Comments by Ian Ruskowsky, Coordinator Ashoro exchange
“As for me, when I started this journey I was committing to only two years. Last November (2012) the Town of Ashoro asked if I would like to stay for a third year and you can guess what I said without hesitation – yes. Just like the students I have been lucky enough to have the values of international community and celebrating differences instilled in me through coming to Japan. Ultimately though, I have come to understand how much we need interaction, meaningful involvement and acceptance as humans wherever we are, Japan, Canada or any country for that matter. This realization has helped me develop gratitude for all the people I have had and will have in my life, near or far, and created in me a drive to make positive changes in whatever community accepts me as their own.”
Did Council make the right decision by defeating the motion to fund Ashoro visitors?

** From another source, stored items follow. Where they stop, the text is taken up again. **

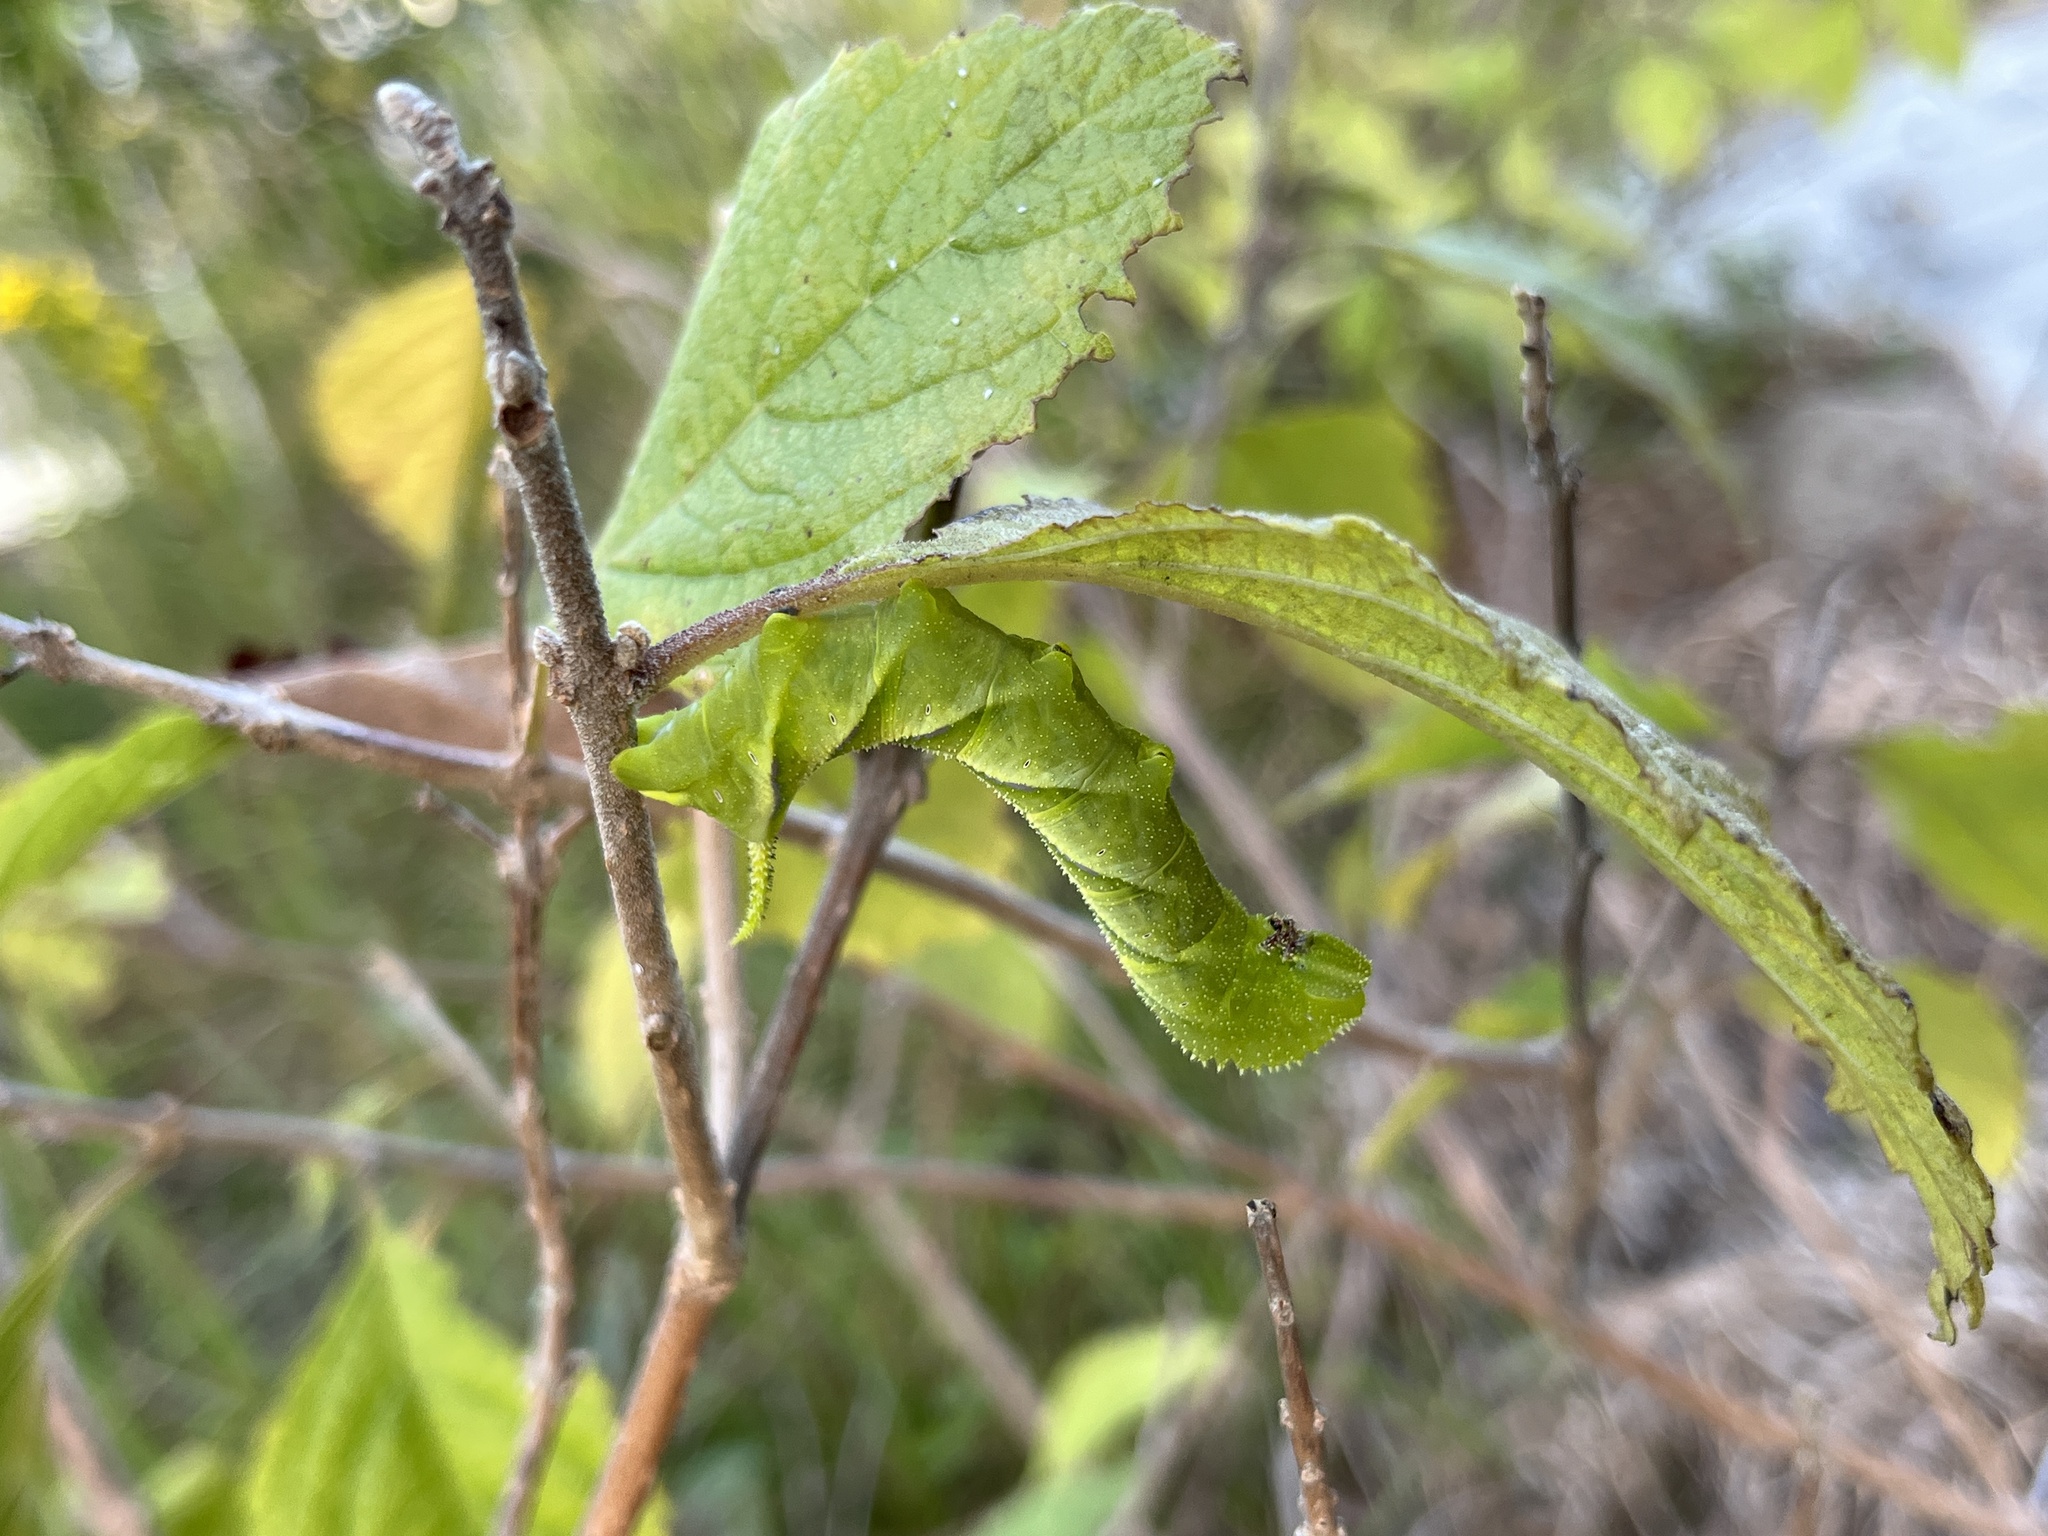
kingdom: Animalia
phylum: Arthropoda
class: Insecta
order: Lepidoptera
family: Sphingidae
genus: Manduca
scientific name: Manduca rustica
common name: Rustic sphinx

Although 23 years of interaction with the twin City of Ashoro has provided opportunities for local residents, the benefits to the City of Wetaskiwin have never been quantified; how many Wetaskiwin residents benefitted, economic impact on the City, the importance of the twinning to the residents of Wetaskiwin, etc..
On January 7th, 2013 City Council and Administration began 3 days of very difficult budget debates with the instructions: “It’s now up to Council to go through the draft budget and determine their priorities”. They completed the arduous task but during the budgeting process, there was no mention of a request for spending an additional $10,000 to host Ashoro delegates in Wetaskiwin. And had the motion been approved to spend the additional unbudgeted $10,000, the money would have had to come from City reserves. On May 27th, 2013, City Council narrowly made the decision to defeat the motion to fund the Ashoro visit; a decision that this was not a priority compared to other needs….. but you be the judge.